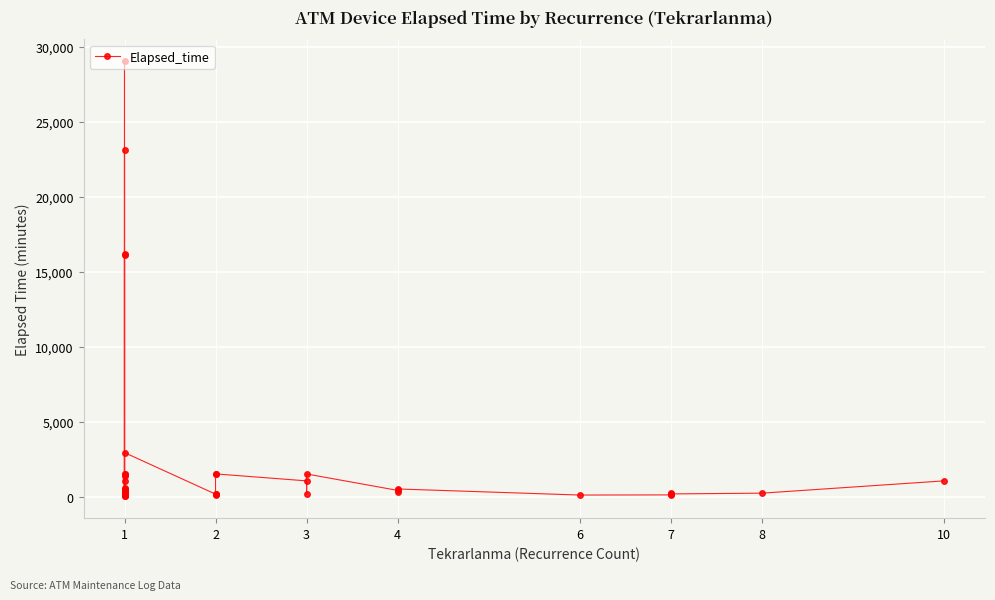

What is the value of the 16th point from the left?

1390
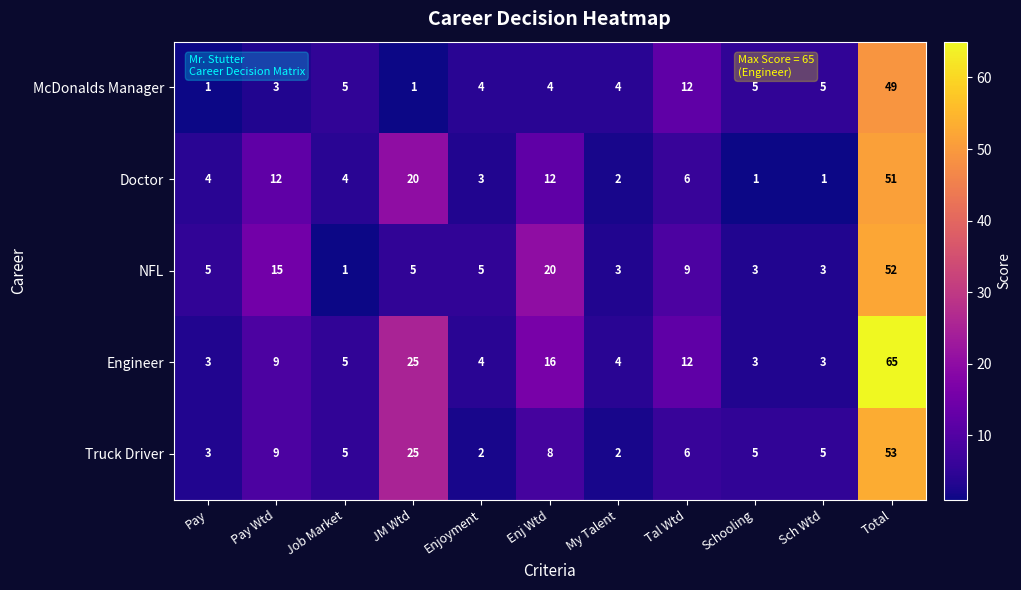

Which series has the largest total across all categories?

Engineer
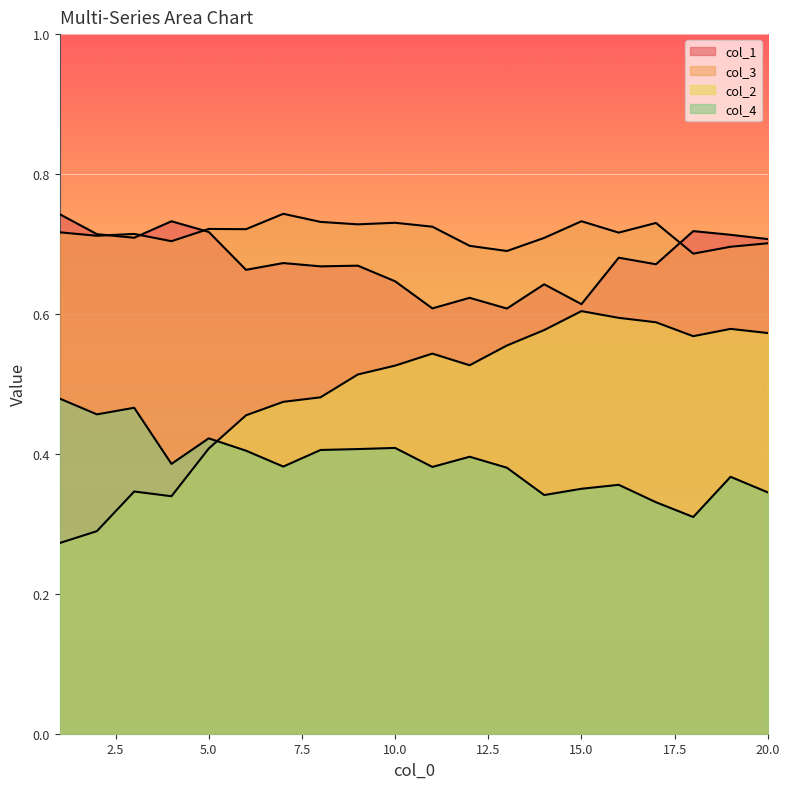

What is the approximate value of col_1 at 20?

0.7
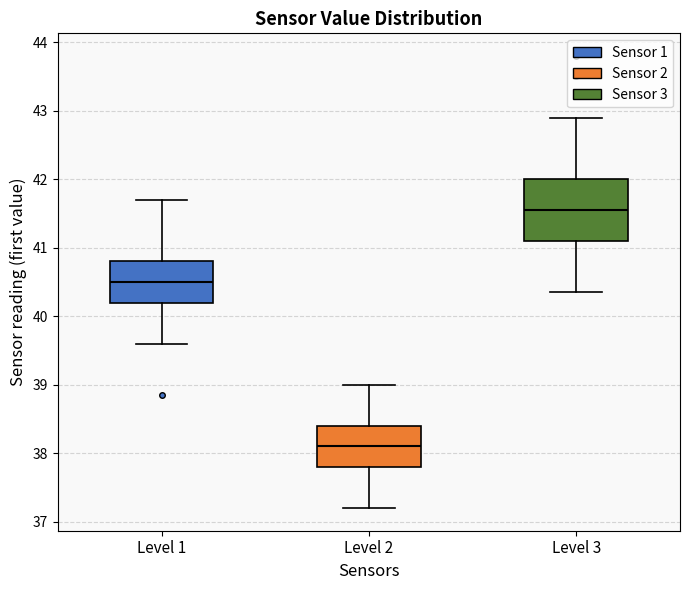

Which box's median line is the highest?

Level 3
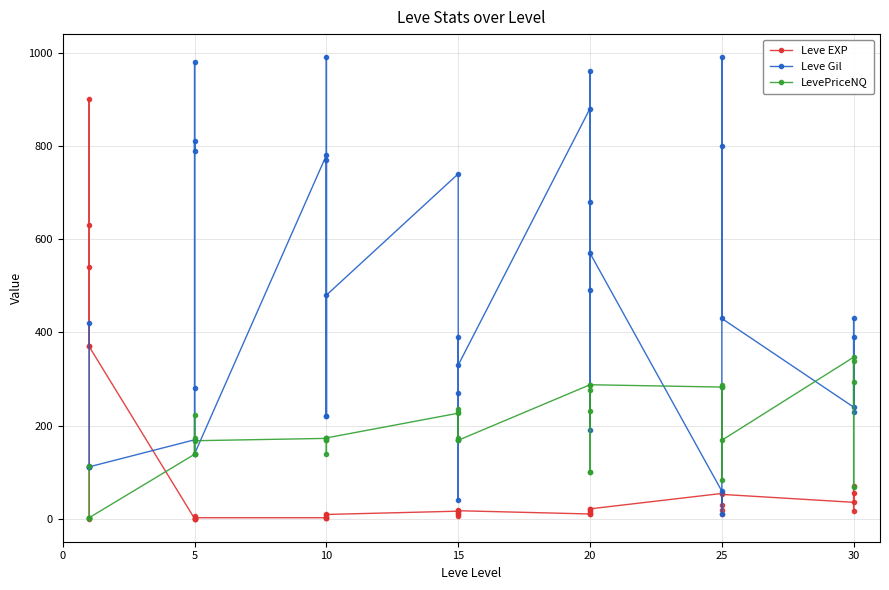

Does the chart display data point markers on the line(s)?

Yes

:: WHAT NEEDS TO BE DONE ::
Can you convert every line of all the entries above into a JSON list of strings, one string per line, skipping blank lines and leaving out the pictures?

:: WRITTEN RESPONSE ::
[
  "What is the value of the 16th point from the left?",
  "1390",
  "Which series has the largest total across all categories?",
  "Engineer",
  "What is the approximate value of col_1 at 20?",
  "0.7",
  "Which box's median line is the highest?",
  "Level 3",
  "Does the chart display data point markers on the line(s)?",
  "Yes"
]